Three of the “immediately” effective health care reform provisions — effective for plan years beginning after September 23, 2010 (January 1, 2011, for calendar year plans) — are discussed below. Given that these and other health care reform provisions include requirements for coverage expansion, for certain types of benefits and for restrictions on benefits limitations, concerns about cost increases are well-founded.

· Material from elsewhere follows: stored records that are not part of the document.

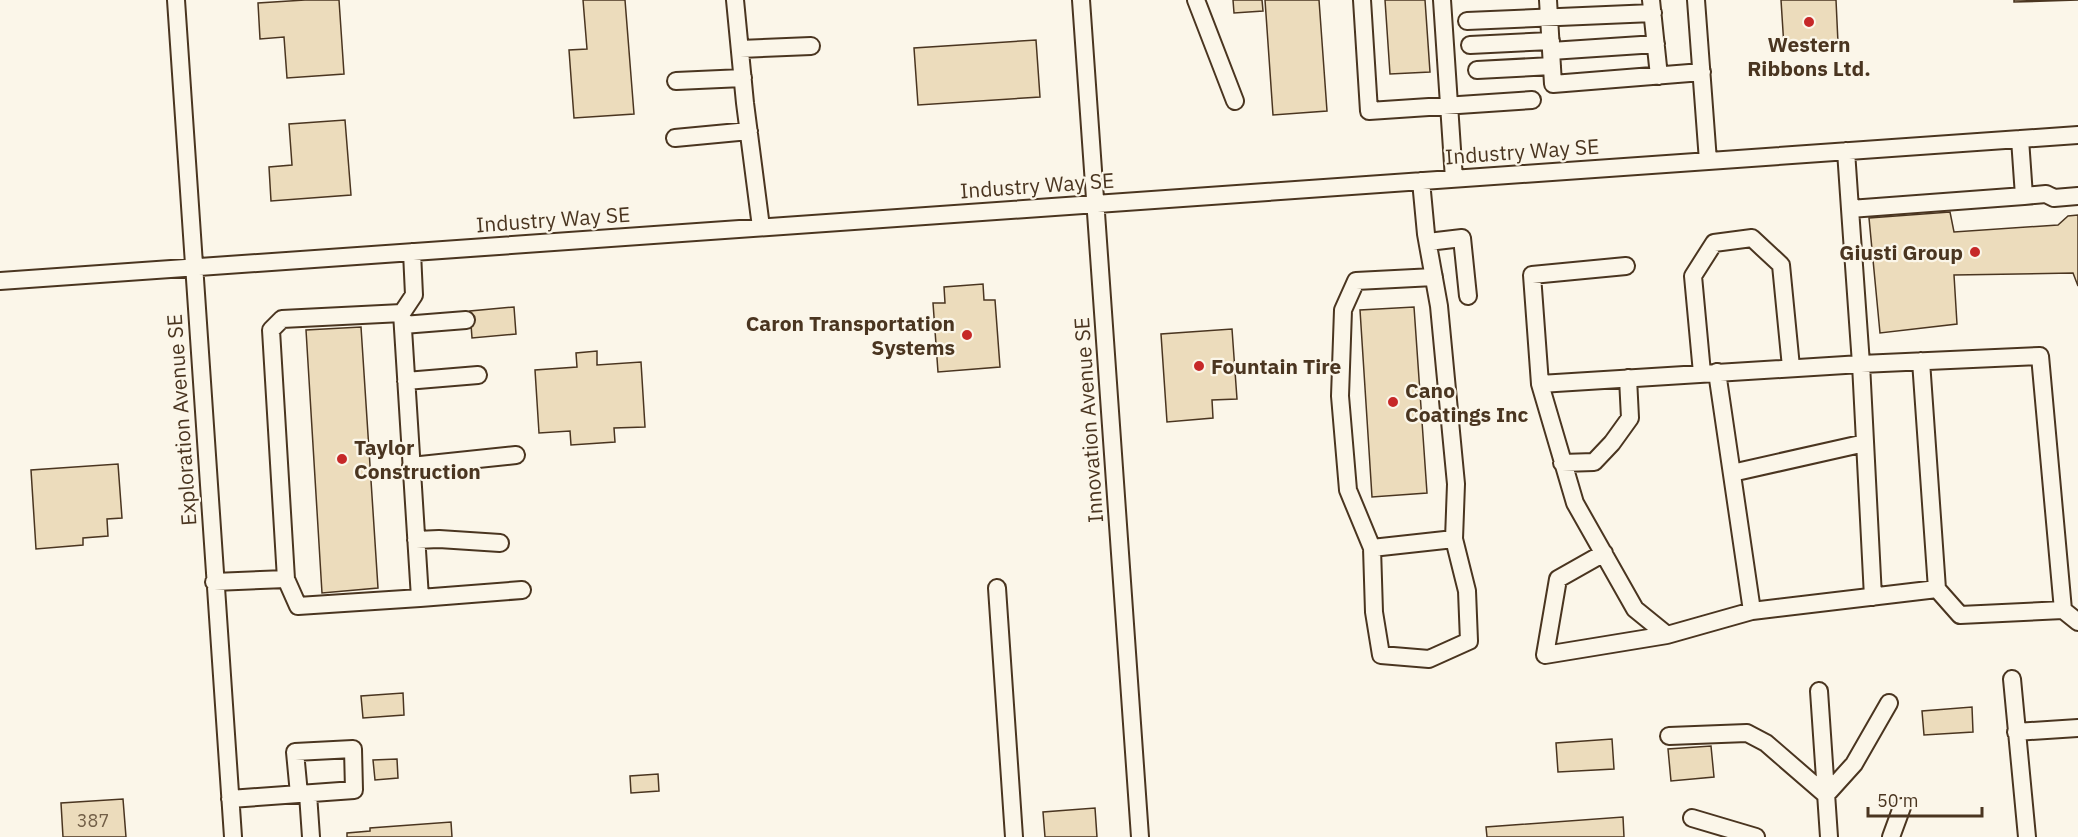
<svg xmlns="http://www.w3.org/2000/svg" width="2078" height="837" viewBox="0 0 2078 837" font-family="'IBM Plex Sans',sans-serif">
  <rect width="100%" height="100%" fill="#fbf6e9"/>
  <path fill="#ecdcbc" stroke="#4a3520" stroke-width="1.5" d="M305 0H339L344 74 287 78 284 37 260 39 258 3Z
    M583 0H625L634 114 574 118 569 50 587 49Z
    M1233 0H1262L1263 11 1234 13Z
    M1265 0H1319L1327 111 1273 115Z
    M1385 0H1425L1430 72 1390 74Z
    M1781 0H1836L1838 43 1784 47Z
    M2014 0H2078L2014 2Z
    M1036 40 1040 97 918 105 914 48Z
    M345 120 351 195 271 201 269 167 292 165 289 124Z
    M1950 212 1954 232 2058 225 2068 216 2078 215V286L2073 273 1954 275 1957 324 1880 333 1869 218Z
    M983 284 984 300H995L1000 367 938 372 933 303H945L944 287Z
    M514 307 516 334 472 338 470 311Z
    M1414 307 1427 493 1372 497 1360 310Z
    M361 327 378 588 322 593 306 330Z
    M1232 329 1237 399 1212 400 1213 418 1167 422 1161 334Z
    M597 351V365L641 362 645 427 614 428 615 442 571 445 570 431 539 433 535 370 577 367 576 353Z
    M118 464 122 518 107 519 108 536 83 538V545L36 549 31 470Z
    M403 693 404 715 363 718 361 696Z
    M1972 707 1973 732 1924 735 1922 711Z
    M1612 739 1614 769 1558 772 1556 743Z
    M1711 746 1714 777 1671 781 1668 749Z
    M397 759 398 778 375 780 373 760Z
    M658 774 659 791 631 793 630 776Z
    M123 799 126 837H63L61 803Z
    M1095 808 1097 837H1045L1043 812Z
    M1623 817 1624 837H1487L1486 827Z
    M451 822 452 837H347V833L370 831V828Z"/>
  <g fill="none" stroke-linecap="round" stroke-linejoin="round">
    <g stroke="#4a3520" stroke-width="20">
      <path id="minor" d="M176 0 233 837
        M735 0 745 103 761 227
        M1081 0 1140 837
        M1196 0 1235 101
        M1362 0 1369 111 1532 100
        M1442 0 1454 179
        M1548 0 1553 84 1702 72
        M1651 0 1659 76
        M1696 0 1708 161
        M1467 21 1653 13
        M1470 45 1551 41
        M740 49 811 46
        M1551 51 1656 44
        M1477 70 1552 66
        M676 81 743 78
        M675 138 749 131
        M1846 151 1850 209 2024 196 2020 139
        M1421 181 1426 234 1439 306 1456 484 1454 539 1467 591 1469 641 1429 659 1381 655 1374 612 1372 548 1348 490 1340 396 1343 310 1356 281 1434 277
        M2024 196 2046 194 2054 198 2078 196
        M1850 209 1861 364 2040 356 2063 610 1960 615 1937 589 1921 361
        M1428 242 1462 238 1468 296
        M1626 266 1532 275 1540 384 1861 364 1873 597
        M0 281 2078 135
        M402 313 414 295 412 252
        M403 325 466 320
        M1702 373 1693 276 1714 243 1752 238 1781 265 1791 367
        M406 381 478 375
        M1540 384 1575 503 1635 609 1667 635 1752 611 1717 372
        M1562 463 1594 462 1612 443 1630 418 1628 378
        M411 466 516 455
        M1732 473 1865 443
        M416 540 439 539 500 543
        M1372 548 1454 539
        M1604 553 1558 579 1545 655 1667 635
        M214 582 286 579 298 606 420 598 402 313 282 319 271 330 286 579
        M997 588 1014 837
        M420 598 522 590
        M2063 610 2078 622
        M1752 611 1937 589
        M2012 679 2027 837
        M1819 691 1829 837
        M2016 732 2078 728
        M1669 736 1747 733 1766 743 1826 795 1854 764 1889 703
        M308 794 311 837
        M230 799 354 790 353 749 295 752 299 794
        M1692 818 1756 837
        M1891 837 1902 807"/>
    </g>
    <use href="#minor" stroke="#fbf6e9" stroke-width="16"/>
  </g>
  <g fill="#c62828" stroke="#fbf6e9" stroke-width="2">
    <circle cx="1809" cy="22" r="6"/>
    <circle cx="1975" cy="252" r="6"/>
    <circle cx="967" cy="335" r="6"/>
    <circle cx="1199" cy="366" r="6"/>
    <circle cx="1393" cy="402" r="6"/>
    <circle cx="342" cy="459" r="6"/>
  </g>
  <g text-anchor="middle" dominant-baseline="central" stroke-width="4.5" stroke-linejoin="round" paint-order="stroke">
    <g font-size="18" fill="#725f47">
      <text x="93" y="820">387</text>
    </g>
    <g font-size="21" font-weight="bold" fill="#4a3520" stroke="#fbf6e9" text-anchor="start">
      <text x="1809" y="44" text-anchor="middle">Western<tspan x="1809" dy="24">Ribbons Ltd.</tspan></text>
      <text x="1963" y="252" text-anchor="end">Giusti Group</text>
      <text x="955" y="323" text-anchor="end">Caron Transportation<tspan x="955" dy="24">Systems</tspan></text>
      <text x="1211" y="366">Fountain Tire</text>
      <text x="1405" y="390">Cano<tspan x="1405" dy="24">Coatings Inc</tspan></text>
      <text x="354" y="447">Taylor<tspan x="354" dy="24">Construction</tspan></text>
    </g>
    <g font-size="21" fill="#4a3520" stroke="#fbf6e9">
      <text transform="translate(1522 151) rotate(-4)">Industry Way SE</text>
      <text transform="translate(1037 185) rotate(-4)">Industry Way SE</text>
      <text transform="translate(553 219) rotate(-4)">Industry Way SE</text>
      <text transform="translate(181 420) rotate(-94)">Exploration Avenue SE</text>
      <text transform="translate(1088 420) rotate(-94)">Innovation Avenue SE</text>
    </g>
  </g>
  <path d="M1868 807v9h114v-9" fill="none" stroke="#4a3520" stroke-width="3"/>
  <text x="1877" y="807" font-size="18" fill="#4a3520" stroke="#fbf6e9" stroke-width="4.5" paint-order="stroke">50 m</text>
</svg>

Three health care reform provisions that are likely to have some immediate financial impact on employers are:
1. Expansion of coverage to employees’ young adult children. The health care reform law requires that plans that provide coverage for dependent children now make that coverage available until a child turns age 26. (Until 2014, grandfathered plans can limit this coverage expansion to adult children not eligible for other employer-provided coverage.) In the Mercer survey, 20% of employers said this provision of health care reform was a significant or very significant concern to them. The impact of this coverage expansion will vary, of course, depending in large part on an employer’s demographics — and for some employers, adding a group of young, healthy individuals could possibly help their plan cost. To moderate the impact of this piece of health care reform, employers should take steps to ensure that only truly eligible dependents are on the plan, by conducting dependent audits. As indicated by the Mercer survey, other steps employers said they are considering to blunt the impact of this mandate include requiring proof that dependents do not have coverage available through their own employers (49%); adding contribution tiers based on the number of dependents covered (20%); and imposing higher premium shares for all dependents (16%).
2. Elimination of lifetime limits on benefits. The law prohibits lifetime dollar limits on “essential” health benefits. And this list is long, encompassing most of the types of benefits found in the typical health care plan (e.g., ambulatory patient services, emergency services, hospitalization, maternity/newborn care, mental health and substance abuse benefits, prescription drugs, etc.). (This provision phases in to apply to annual limits, which are banned after 2013.) In the Mercer survey, 21% of employers said this provision was a significant or very significant concern.
3. Preventive care benefits. Plans must cover certain preventive care services without any cost-sharing (deductibles, copayments) required for the employee or dependent receiving the service. Many plans, in particular consumer-directed health plans, already provide full coverage for certain types of preventive care, as a strategy to enable the detection and treatment of illness or disease in the early stages, and as a means to alert employees to lifestyle issues that might be harming their health. Whether this provision “costs” all employers is yet to be seen; some research shows that preventive services, especially when part of a comprehensive health promotion and wellness strategy, generate a return on the investment that an employer makes in the program.
Noncompliance with these or other provisions in the health care reform law also has a cost for employers, in the form of excise taxes and penalties. Therefore, it’s essential to review the pending mandates, not only to ensure compliance, but also to determine how to fold them into an effective and comprehensive health care cost management strategy.